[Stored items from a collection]
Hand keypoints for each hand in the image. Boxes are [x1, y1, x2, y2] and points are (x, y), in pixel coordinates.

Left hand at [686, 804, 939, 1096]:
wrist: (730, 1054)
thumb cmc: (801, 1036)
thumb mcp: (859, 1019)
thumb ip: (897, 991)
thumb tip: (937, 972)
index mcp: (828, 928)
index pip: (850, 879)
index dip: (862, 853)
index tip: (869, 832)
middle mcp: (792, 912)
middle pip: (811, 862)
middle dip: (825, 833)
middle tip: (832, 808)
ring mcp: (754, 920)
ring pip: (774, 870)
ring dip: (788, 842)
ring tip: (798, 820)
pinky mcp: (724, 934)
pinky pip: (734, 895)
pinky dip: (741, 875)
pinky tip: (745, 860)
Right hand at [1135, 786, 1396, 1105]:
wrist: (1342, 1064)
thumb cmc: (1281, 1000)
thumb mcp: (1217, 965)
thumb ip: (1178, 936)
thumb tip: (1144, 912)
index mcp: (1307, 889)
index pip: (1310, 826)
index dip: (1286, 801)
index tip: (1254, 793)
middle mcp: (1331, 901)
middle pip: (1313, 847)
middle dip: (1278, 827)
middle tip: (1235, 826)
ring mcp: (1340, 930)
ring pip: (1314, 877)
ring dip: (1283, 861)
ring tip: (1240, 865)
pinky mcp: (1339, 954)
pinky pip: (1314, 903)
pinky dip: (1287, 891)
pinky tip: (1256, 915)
* * *
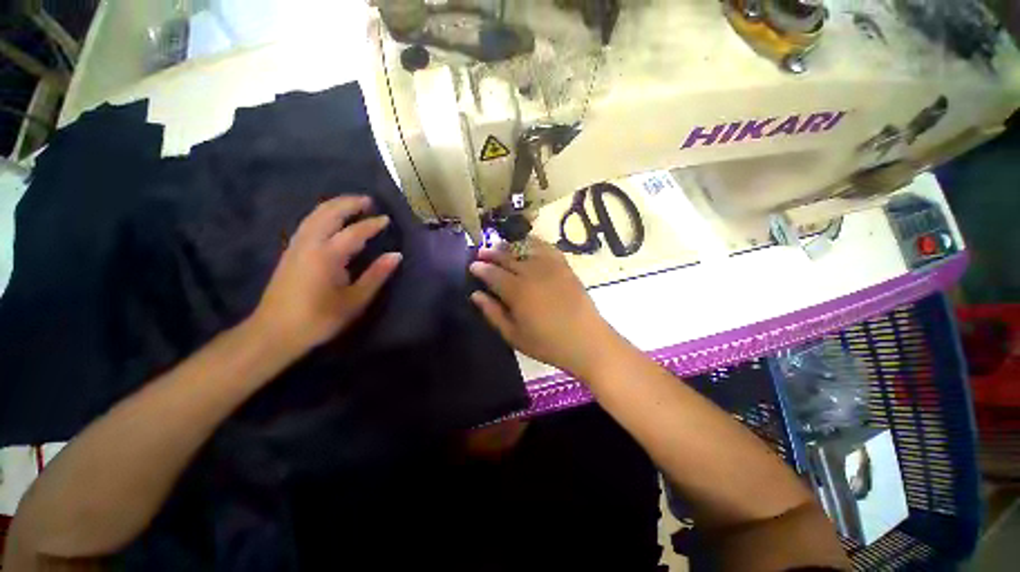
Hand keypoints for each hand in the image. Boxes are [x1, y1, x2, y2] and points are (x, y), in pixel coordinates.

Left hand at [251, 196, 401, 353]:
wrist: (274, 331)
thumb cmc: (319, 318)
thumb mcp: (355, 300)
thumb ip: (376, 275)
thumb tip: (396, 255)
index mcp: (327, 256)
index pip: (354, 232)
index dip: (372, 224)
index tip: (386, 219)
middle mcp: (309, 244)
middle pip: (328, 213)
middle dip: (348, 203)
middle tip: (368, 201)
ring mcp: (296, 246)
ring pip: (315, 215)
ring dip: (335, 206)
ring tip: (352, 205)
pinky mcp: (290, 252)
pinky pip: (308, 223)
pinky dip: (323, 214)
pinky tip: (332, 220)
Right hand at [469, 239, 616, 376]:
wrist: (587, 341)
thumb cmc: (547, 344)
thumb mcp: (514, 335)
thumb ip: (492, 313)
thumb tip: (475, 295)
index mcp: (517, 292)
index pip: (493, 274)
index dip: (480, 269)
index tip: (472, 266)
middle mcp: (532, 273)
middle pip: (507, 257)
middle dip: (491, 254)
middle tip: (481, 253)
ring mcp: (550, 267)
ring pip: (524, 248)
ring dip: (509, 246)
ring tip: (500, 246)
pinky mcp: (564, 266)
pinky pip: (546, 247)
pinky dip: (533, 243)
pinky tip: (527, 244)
--
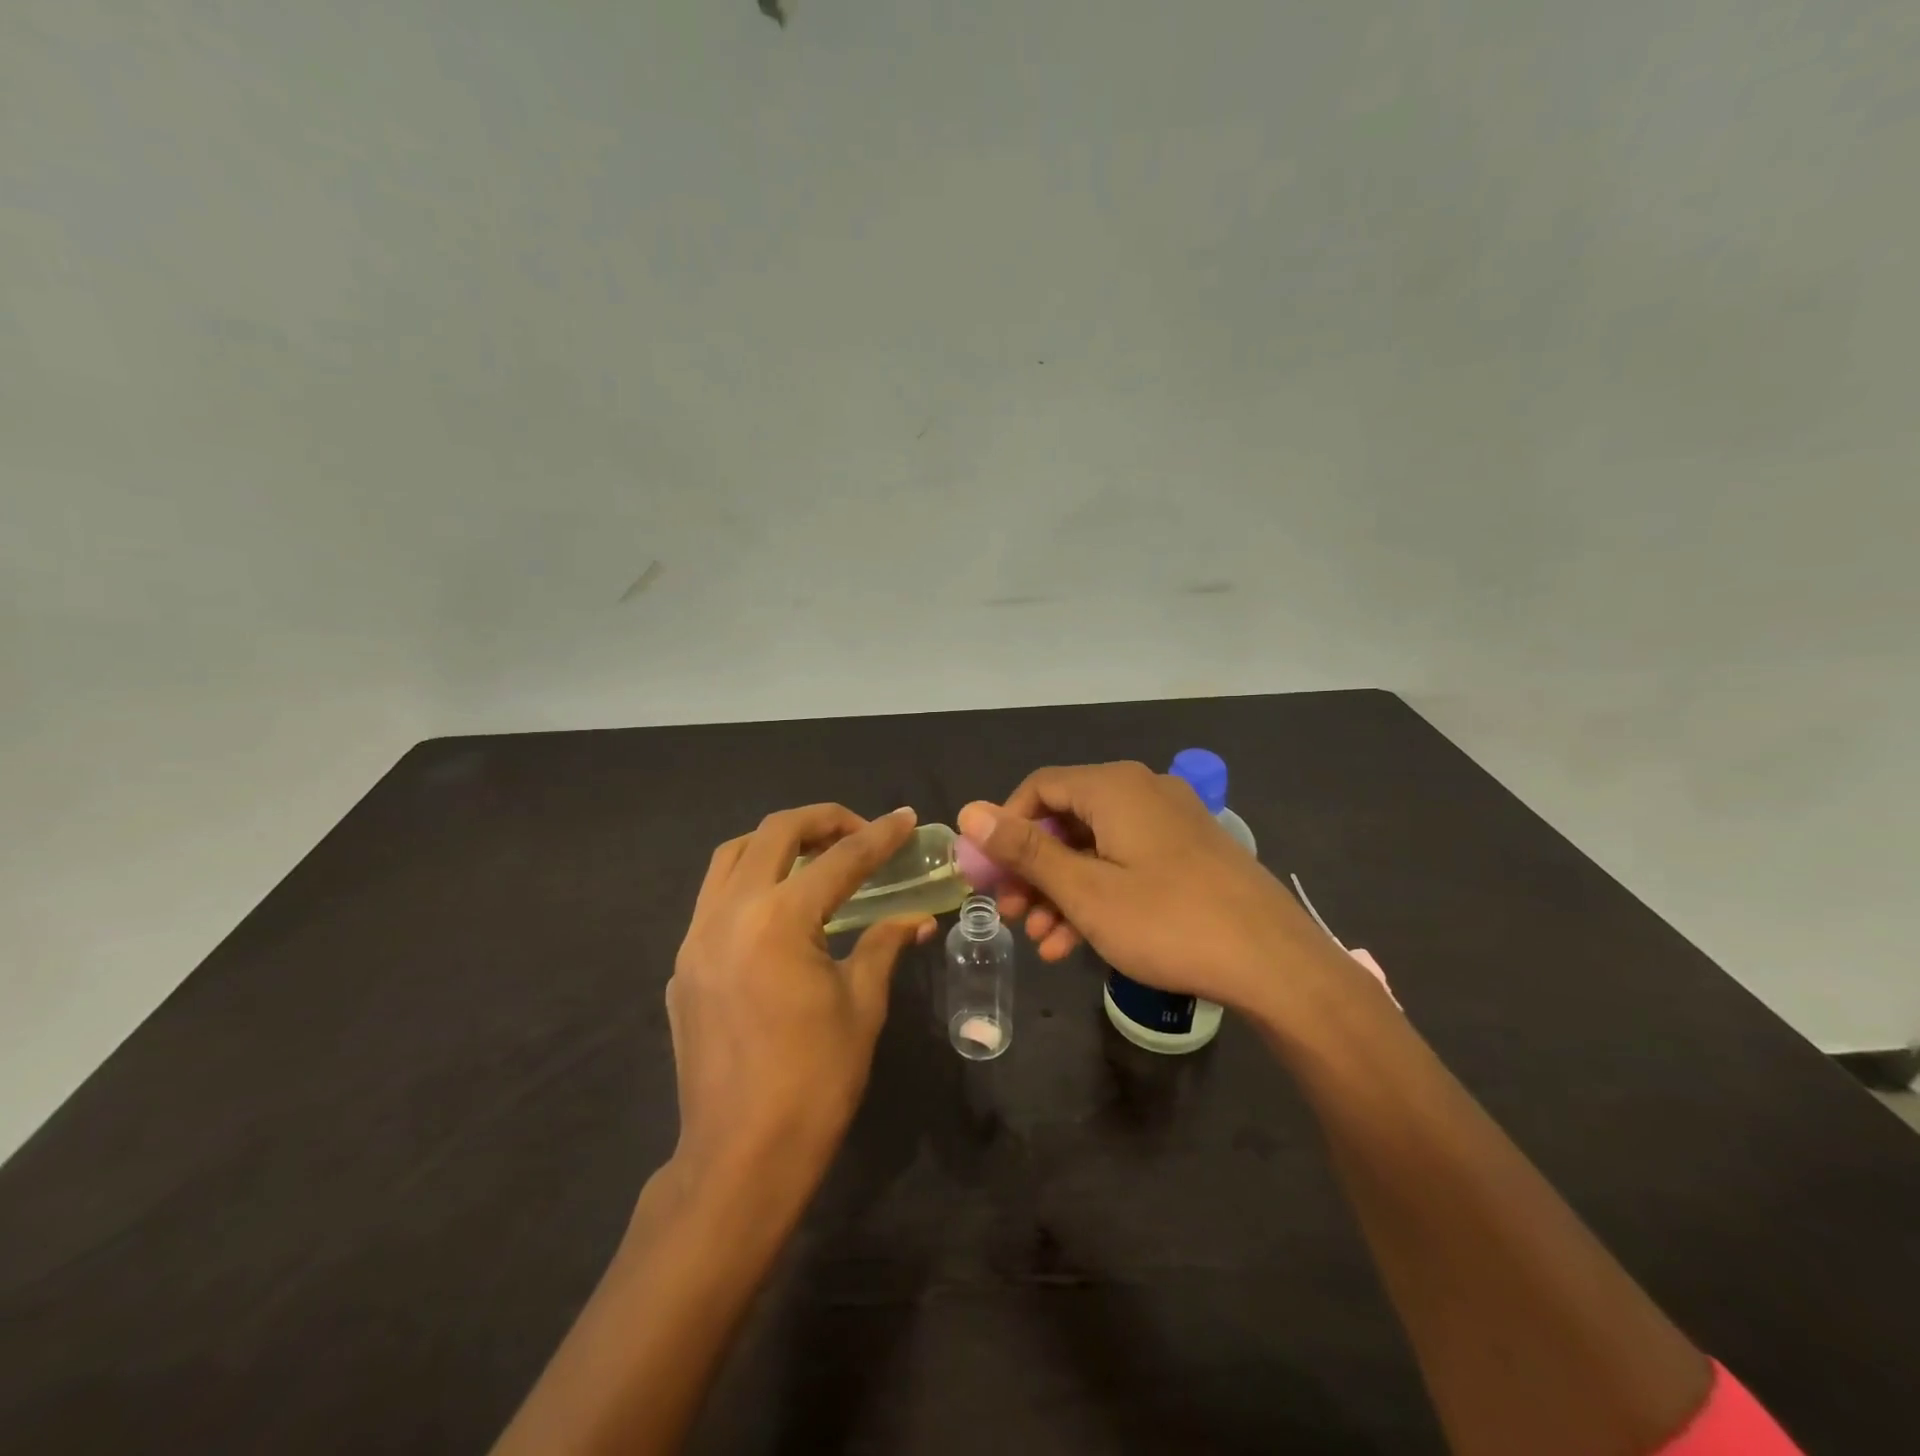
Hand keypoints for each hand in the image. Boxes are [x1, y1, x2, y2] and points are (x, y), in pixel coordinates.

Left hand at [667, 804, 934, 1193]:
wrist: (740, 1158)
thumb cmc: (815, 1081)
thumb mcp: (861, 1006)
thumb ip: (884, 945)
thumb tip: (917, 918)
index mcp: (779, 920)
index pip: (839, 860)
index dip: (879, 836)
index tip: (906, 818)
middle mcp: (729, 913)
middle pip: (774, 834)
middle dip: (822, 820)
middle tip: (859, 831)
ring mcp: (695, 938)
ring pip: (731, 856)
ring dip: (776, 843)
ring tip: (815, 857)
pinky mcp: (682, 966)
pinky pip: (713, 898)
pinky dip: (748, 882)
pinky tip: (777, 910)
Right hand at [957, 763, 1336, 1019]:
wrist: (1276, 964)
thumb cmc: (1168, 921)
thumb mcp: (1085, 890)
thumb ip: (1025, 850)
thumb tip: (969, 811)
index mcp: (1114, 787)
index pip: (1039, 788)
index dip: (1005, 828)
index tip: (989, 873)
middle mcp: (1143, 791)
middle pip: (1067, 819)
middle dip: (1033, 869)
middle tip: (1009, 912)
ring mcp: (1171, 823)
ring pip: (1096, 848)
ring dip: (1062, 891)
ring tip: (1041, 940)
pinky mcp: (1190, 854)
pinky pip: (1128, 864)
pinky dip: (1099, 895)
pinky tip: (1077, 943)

Work instruction: Starting at the line that has "thumb mcp: (514, 335)" and ending at the line that has "pinky tip: (527, 244)", please write out the lines above exactly, leaving out all others.

Exercise result:
thumb mcp: (514, 335)
thumb ip: (492, 313)
thumb tip: (475, 295)
index mcp: (517, 292)
index pip: (493, 274)
index dip: (480, 269)
index tip: (472, 266)
middle mcp: (532, 273)
middle pip: (507, 257)
middle dip: (491, 254)
middle tip: (481, 253)
ring mcp: (550, 267)
ring pip: (524, 248)
ring dip: (509, 246)
ring tip: (500, 246)
pinky mcp: (564, 266)
pinky pip: (546, 247)
pinky dip: (533, 243)
pinky tip: (527, 244)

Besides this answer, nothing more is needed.